Personal information
- Full name: Patrick Joseph O'Brien
- Date of birth: 16 April 1893
- Place of birth: Footscray, Victoria
- Date of death: 25 March 1964 (aged 70)
- Place of death: Newport, Victoria
- Original team(s): Yarraville
- Height: 183 cm (6 ft 0 in)
- Weight: 86 kg (190 lb)

Playing career^{1}
- Years: Club / Games (Goals)
- 1913–1925: Carlton / 167 (7)
- 1925–1926: Footscray / 015 (0)
- Total:  / 182 (7)

Coaching career
- Years: Club / Games (W–L–D)
- 1925: Carlton / 2 (0–2–0)
- ^{1} Playing statistics correct to the end of 1926.

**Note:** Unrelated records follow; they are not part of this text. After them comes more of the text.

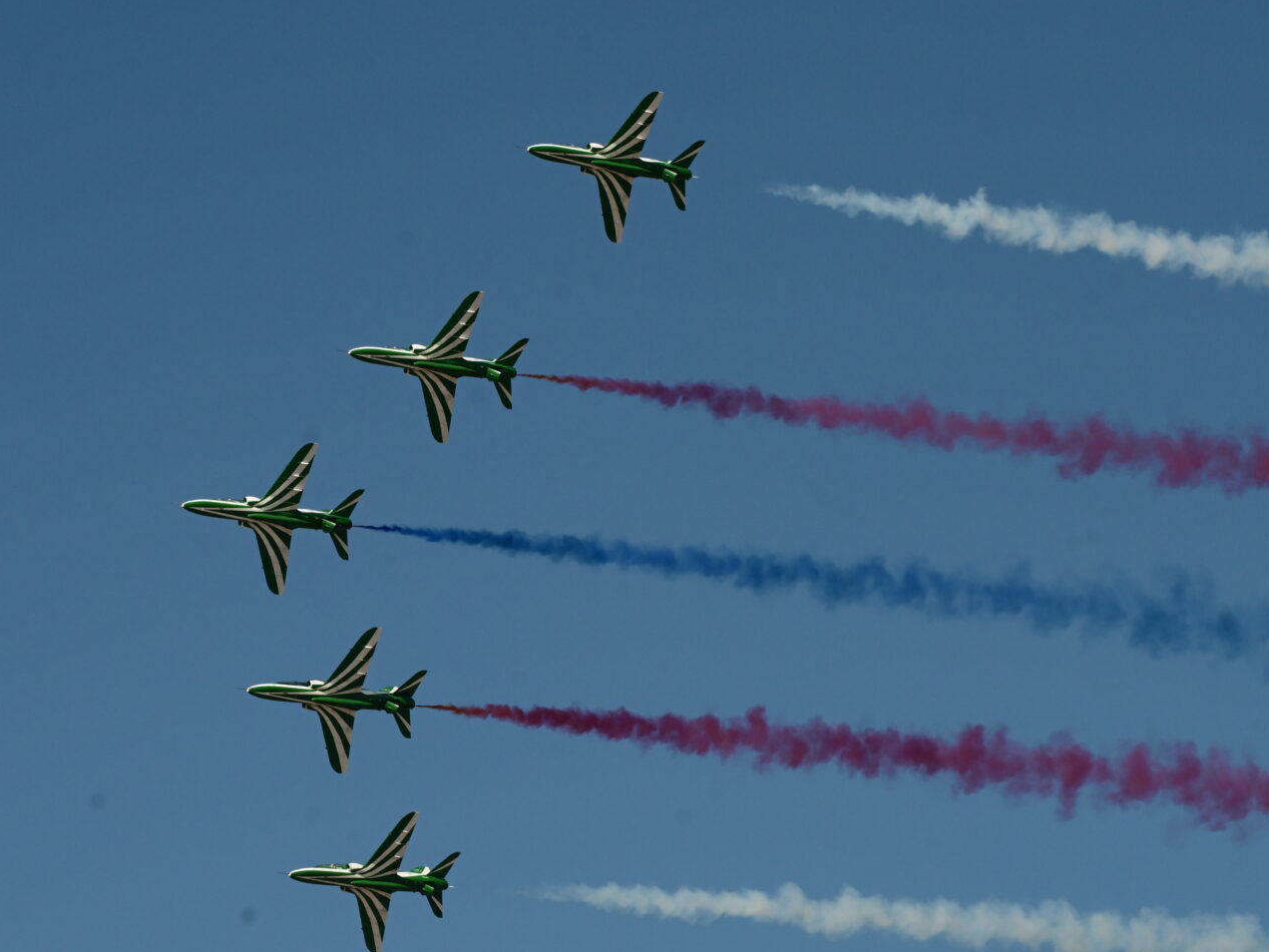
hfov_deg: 10.1
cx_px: 641
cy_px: 477
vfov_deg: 7.6
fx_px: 7185
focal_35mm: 196
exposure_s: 1/2000
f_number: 11
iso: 640
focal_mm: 120
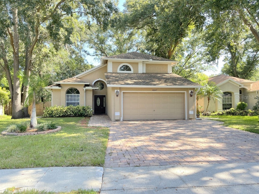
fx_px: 195
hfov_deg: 67.3
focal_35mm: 26
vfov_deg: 53.1
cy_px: 97
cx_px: 130
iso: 32
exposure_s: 1/211
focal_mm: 5.1
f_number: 1.6
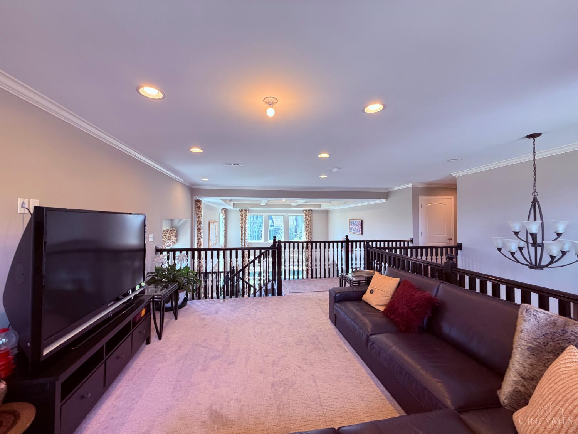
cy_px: 217
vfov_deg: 85.7
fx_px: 234
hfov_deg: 102.1
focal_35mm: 14
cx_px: 289
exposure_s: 1/120
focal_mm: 2.22
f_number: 2.2
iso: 250
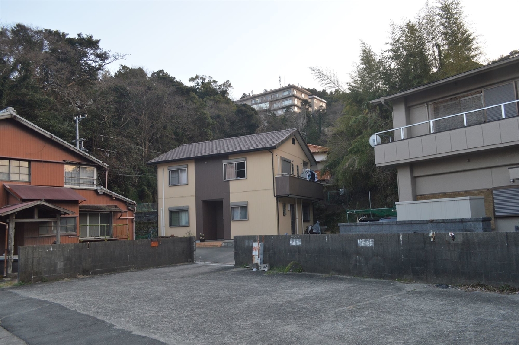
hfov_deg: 67.4
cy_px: 172
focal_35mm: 27
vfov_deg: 47.9
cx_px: 260
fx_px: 389
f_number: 5
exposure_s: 1/100
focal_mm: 18
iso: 400
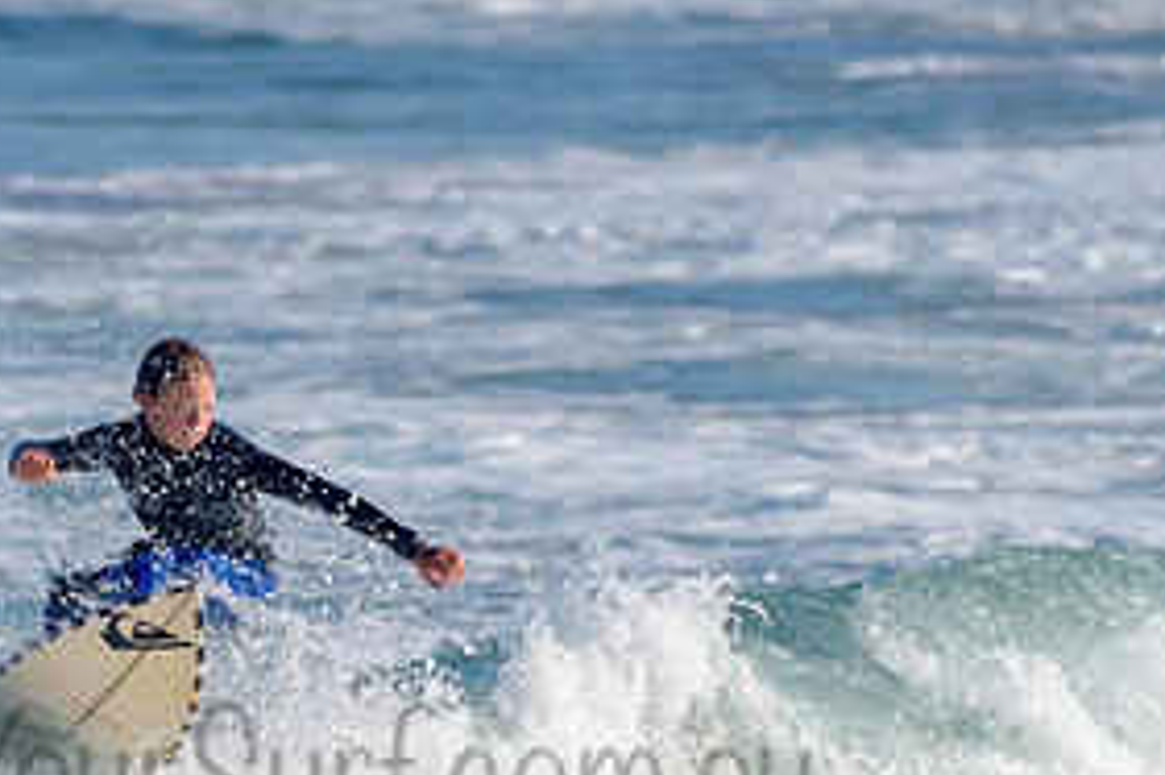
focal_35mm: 1266
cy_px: 572
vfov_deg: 1.1
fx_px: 40944
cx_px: 330
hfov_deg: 1.6
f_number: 5.6
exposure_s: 1/2000
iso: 140
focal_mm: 500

= Paddy O'Brien (Australian rules footballer) =

Australian rules footballer and coach

Patrick Joseph O'Brien (16 April 1893 – 25 March 1964) was an Australian rules footballer who played with Carlton in the Victorian Football League (VFL).

==Football==
O'Brien was a physically tough defender who usually played at centre half back. He was Carlton's captain in 1924, and was a member of Carlton's back-to-back premierships in 1914 and 1915.

In 1925, he commenced the season as Carlton's playing coach but lasted only two games due to disagreements within the team. He left to join Footscray during their inaugural VFL season but played just 15 games for the club.